It is Halloween season, so I indulge in a few monster movies when I have downtime. I am partial to the old Universal monster movies with Bela Legosi and Boris Karloff. I also enjoy anything with Vincent Price, and I consider his film “The Abominable Dr. Phibes” one of the most frightening things I have ever seen. There is something about monsters lurking in the shadows which always gives me a great scare. One of my favorite monster movies comes from director Joe Dante entitled “Gremlins,” which is a fantastic popcorn movie and a parody of entertainment culture at the same time. Today, on the blog, I want to discuss a different kind of gremlin lurking in the shadows and how it has been fouling up air travel.
The term gremlin was invented by the British. In the early days of aviation, airplanes were not mechanically reliable; engines would jam, flight controls would snap, and canvas would tear without explanation. Mechanics and pilots often blamed these mishaps on “gremlins,” nasty elf-like creatures who liked to cause mischief on an aircraft in flight. By the Second World War, pilots from the United States and Royal Air Force had stories about gremlins. If anyone has stories about these creatures from the German, Russian or Japanese Air Forces, please share them in the comments. Suffice to say, gremlins were an excellent alibi for poor maintenance, bad design, or dumb luck. The gremlin became a part of aviation culture.
I keep thinking about these critters the more I work in technology. I wish I could invoke them during a debrief of a poorly executed project or use them to explain a server outage. Unfortunately, gremlins are mythical creatures, and if I use them to present a technical problem, the CIO of my client would laugh at me and then ask me to pack my desk and leave the building.

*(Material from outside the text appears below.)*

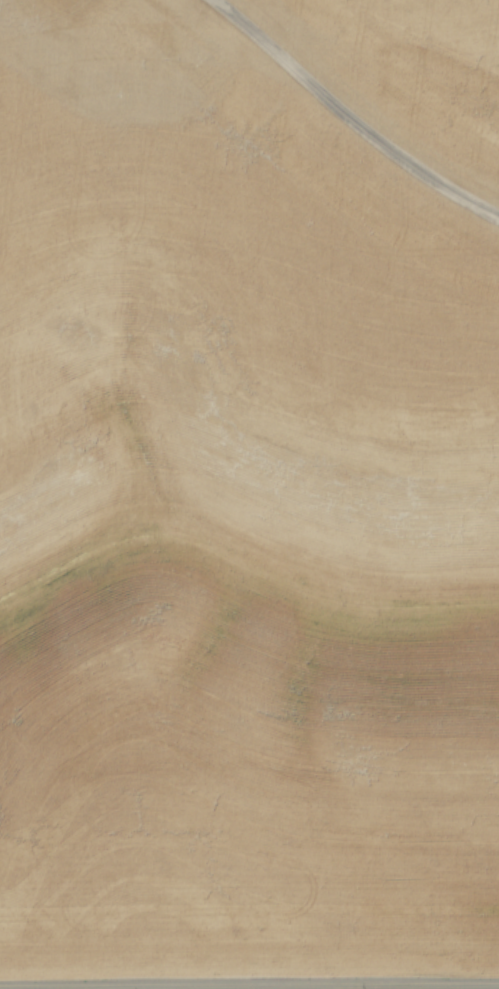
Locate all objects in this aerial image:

Gremlins are comforting, compared to the problems technical professionals face with increasingly complex systems. Earlier this month, Southwest Airlines could have invoked the little monsters during a three-day weekend when it faced a severe shortage of flights. Some pundits on the internet spread the false rumor that the slowdown was a strike created by pilots who refused to receive the COVID-19 vaccine. The reality is less about the civil disobedience of pilots than the negligence of Southwest Airlines and its Information Technology systems.
According to the Southwest Airline Pilots Association spokesperson, “I point to how they (Southwest) manage the network and how I.T. supports that network.” It seems the union has been complaining about the reliability of I.T. systems for over four years. Company officials have not commented on the claims but based on the events of the long holiday weekend, it is easy to see how an outage can ground an entire fleet of planes.
I understand why something like this could happen at a large organization. The internal system which schedules flights is buggy or unreliable. Debate within the organization happens, and a decision is made not to fix the system because the cost and inconvenience are greater than dealing with the flawed system. The conscious choice to do this is called technical debt in the agile community. It sits in the organization like a time bomb waiting to explode the business at the least convenient time. I suspect that is what happened to Southwest Airlines.
Having technical debt in your organization is like having a box of gremlins and tossing them into a swimming pool. Bad things are going to happen. It is why everyone in an organization needs to regularly look at technical debt and give it a serious evaluation. Otherwise, your organization will get grounded. To avoid a horror movie corral the gremlins of technical debt, you will be glad you did.